Investigators will pay special attention to big packing houses or distribution warehouses that handle tomatoes from many farms and where contamination could be spread, leading to what now appears to be the nation's largest-ever salmonella outbreak from tomatoes.

"It does not mean definitively the contamination occurred on a farm in Mexico or on a farm in Florida," said Dr. David Acheson, FDA's food safety chief. "This is not just the farms that we're inspecting, it's the whole distribution chain."

A surge of newly confirmed cases moved Friday's official count to 552 illnesses in 32 states, pushing the outbreak into record territory. In 2004, government records show there were three separate tomato-and-salmonella outbreaks that together totaled 561 illnesses, the largest of which sickened 429 people.

Most of Friday's newly reported cases were people who became sick in April or May but just completed testing to prove they had the outbreak strain of salmonella.

But the latest victim got sick on June 10, meaning the outbreak may not be over.

And Texas is clearly its center, with a doubling of known cases from 131 confirmed earlier in the week to 265 as of Friday.

"These 552 may actually represent several thousand illnesses in the United States," cautioned Dr. Ian Williams of the Centers for Disease Control and Prevention.

Previous research shows that for every case of salmonella reported to the government, 30 or more people get sick but don't see a doctor or undergo confirmatory testing, he noted.

The FDA continues to urge consumers nationwide to avoid raw red plum, red Roma or red round tomatoes unless they were grown in specific states or countries that FDA has cleared of suspicion. Check FDA's Web site -- http://www.fda.gov -- for an updated list. Also safe are grape tomatoes, cherry tomatoes and tomatoes sold with the vine still attached.

The FDA already had said that central and southern Florida and parts of Mexico were suspects because they supplied the vast majority of tomatoes sold when the outbreak began in April. (In contrast, tomatoes currently being harvested in north Florida and Baja Mexico have been cleared as safe to eat.)

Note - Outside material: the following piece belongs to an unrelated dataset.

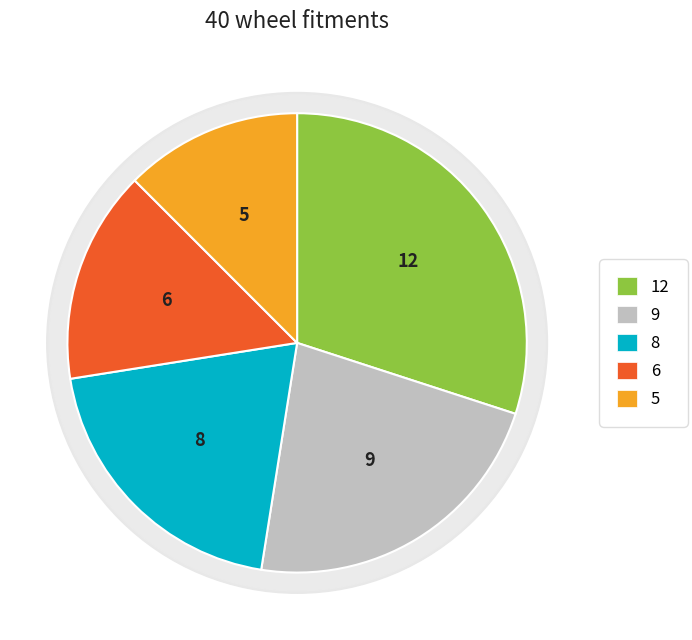

To the nearest percent, what is the difference between the largest and smallest slice percentages?

18%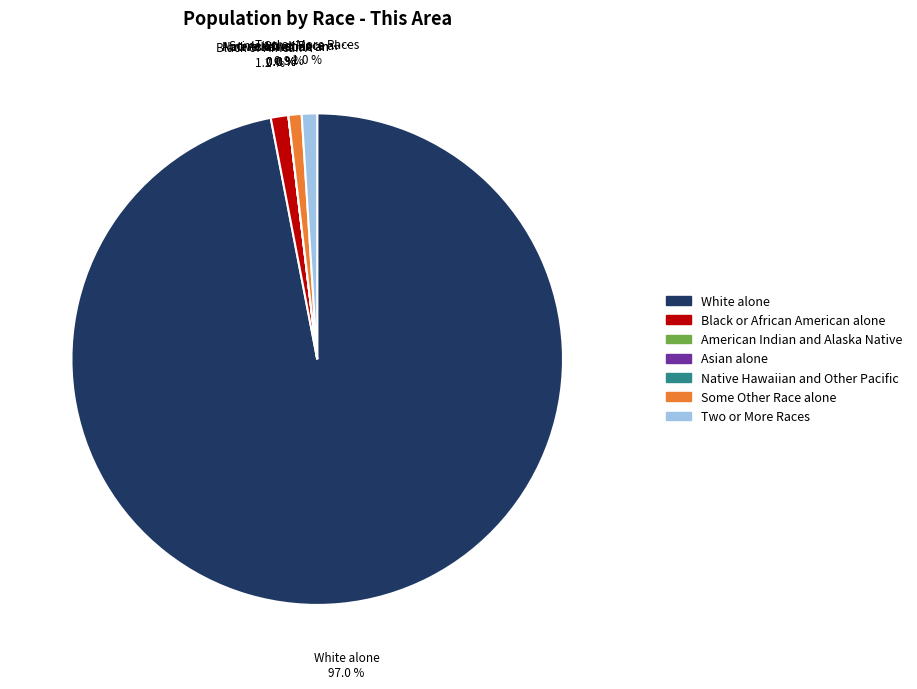

The Native Hawaiian and Other Pacific slice represents 0% of the pie. True or false?

True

But Friday marked a big step in the monthlong investigation. Investigators have been tracking where the sick said they bought or ate tomatoes, and then where those retailers or restaurants in turn bought them. After a lot of frustrating dead ends, the probe finally yielded a set of clues -- a list of farms in Florida and Mexico that seem to have been at least part of that supply, plus records showing the packing houses and other distribution stops between farm and point of sale.

"A tomato that made somebody sick in Vermont has come a long way," Acheson pointed out. "A lot of suppliers and warehouses have potentially handled that tomato. ... It could be anywhere on that distribution chain where all these tomatoes were together at one point."

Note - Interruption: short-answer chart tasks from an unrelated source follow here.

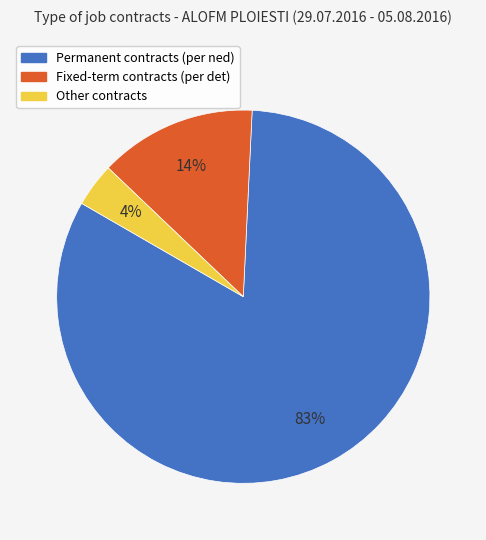

Is there a majority slice in this chart?

Yes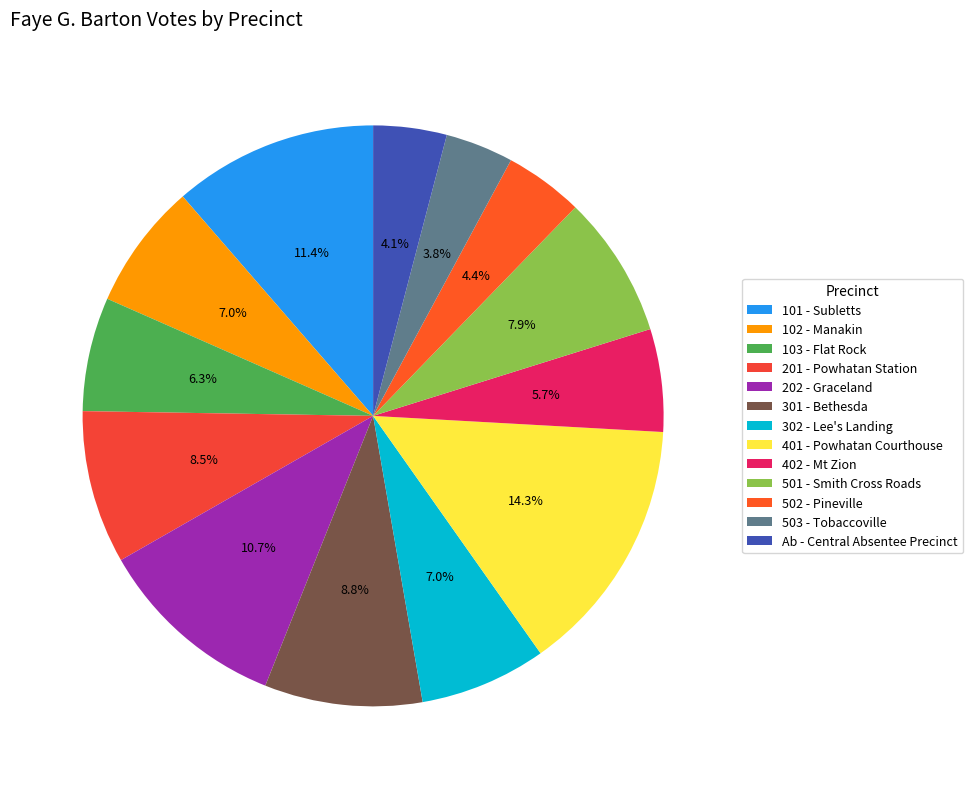

Rank the categories by value from highest to lowest.

401 - Powhatan Courthouse, 101 - Subletts, 202 - Graceland, 301 - Bethesda, 201 - Powhatan Station, 501 - Smith Cross Roads, 302 - Lee's Landing, 102 - Manakin, 103 - Flat Rock, 402 - Mt Zion, 502 - Pineville, Ab - Central Absentee Precinct, 503 - Tobaccoville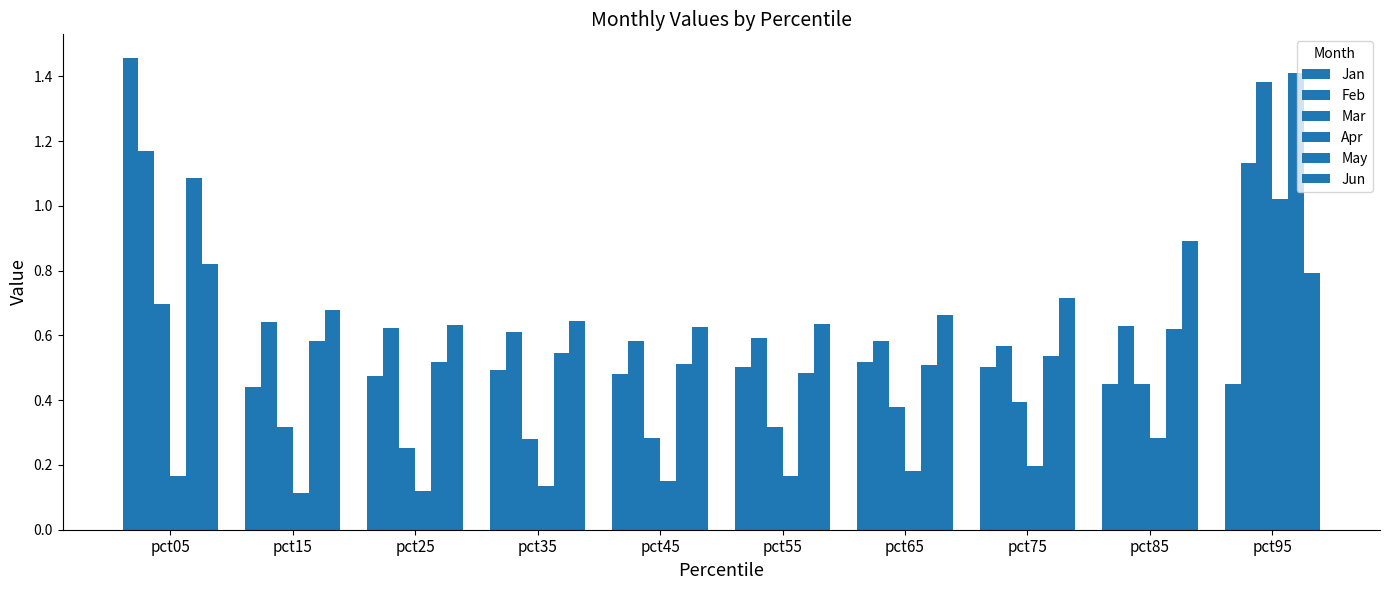

How many series are shown in this chart?

6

So FDA inspectors, working together with Florida state officials and Mexican regulators, will start at the farms and fan out to packing sheds and beyond, in hopes of finding spots where tomatoes from the farms of interest intersected.

FDA isn't aware of anyone in Mexico infected with the same strain of salmonella that is causing the outbreak, Acheson noted.

Investigators aren't stopping their interviews of the sick, in case the latest clues don't pan out. Top of that list: Texas health officials have alerted the FDA to a cluster of patients who appear to have gotten sick from the same source, potentially offering a way to narrow the hunt, Acheson said.